▶ **TASK OBJECTIVE**
Transcribe each entry exactly; skip the images.

▶ **SUPPLIED RECORDS**
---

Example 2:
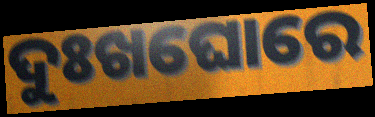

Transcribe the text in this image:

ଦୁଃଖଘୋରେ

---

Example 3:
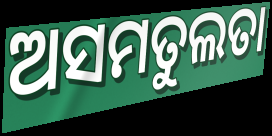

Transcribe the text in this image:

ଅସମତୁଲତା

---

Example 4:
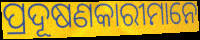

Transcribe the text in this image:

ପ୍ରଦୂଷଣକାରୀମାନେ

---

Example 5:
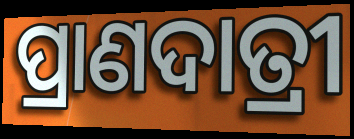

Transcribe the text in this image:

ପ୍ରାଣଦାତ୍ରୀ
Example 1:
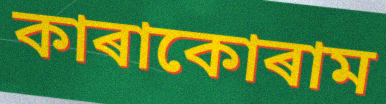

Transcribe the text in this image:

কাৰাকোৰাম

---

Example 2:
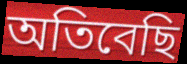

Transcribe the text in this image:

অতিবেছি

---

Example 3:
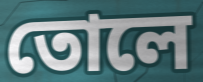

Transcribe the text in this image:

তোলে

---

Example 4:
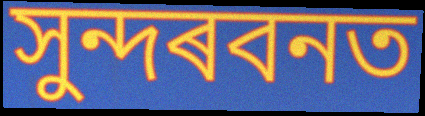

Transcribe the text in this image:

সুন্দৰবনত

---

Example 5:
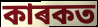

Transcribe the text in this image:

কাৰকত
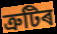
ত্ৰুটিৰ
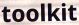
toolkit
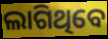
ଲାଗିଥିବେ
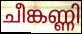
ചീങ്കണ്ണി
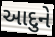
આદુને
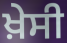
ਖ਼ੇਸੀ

▶ **SOLUTION**
---

Example 2:

Transcribe the text in this image:

ଦୁଃଖଘୋରେ

---

Example 3:

Transcribe the text in this image:

ଅସମତୁଲତା

---

Example 4:

Transcribe the text in this image:

ପ୍ରଦୂଷଣକାରୀମାନେ

---

Example 5:

Transcribe the text in this image:

ପ୍ରାଣଦାତ୍ରୀ
Example 1:

Transcribe the text in this image:

কাৰাকোৰাম

---

Example 2:

Transcribe the text in this image:

অতিবেছি

---

Example 3:

Transcribe the text in this image:

তোলে

---

Example 4:

Transcribe the text in this image:

সুন্দৰবনত

---

Example 5:

Transcribe the text in this image:

কাৰকত
ত্ৰুটিৰ
toolkit
ଲାଗିଥିବେ
ചീങ്കണ്ണി
આદુને
ਖ਼ੇਸੀ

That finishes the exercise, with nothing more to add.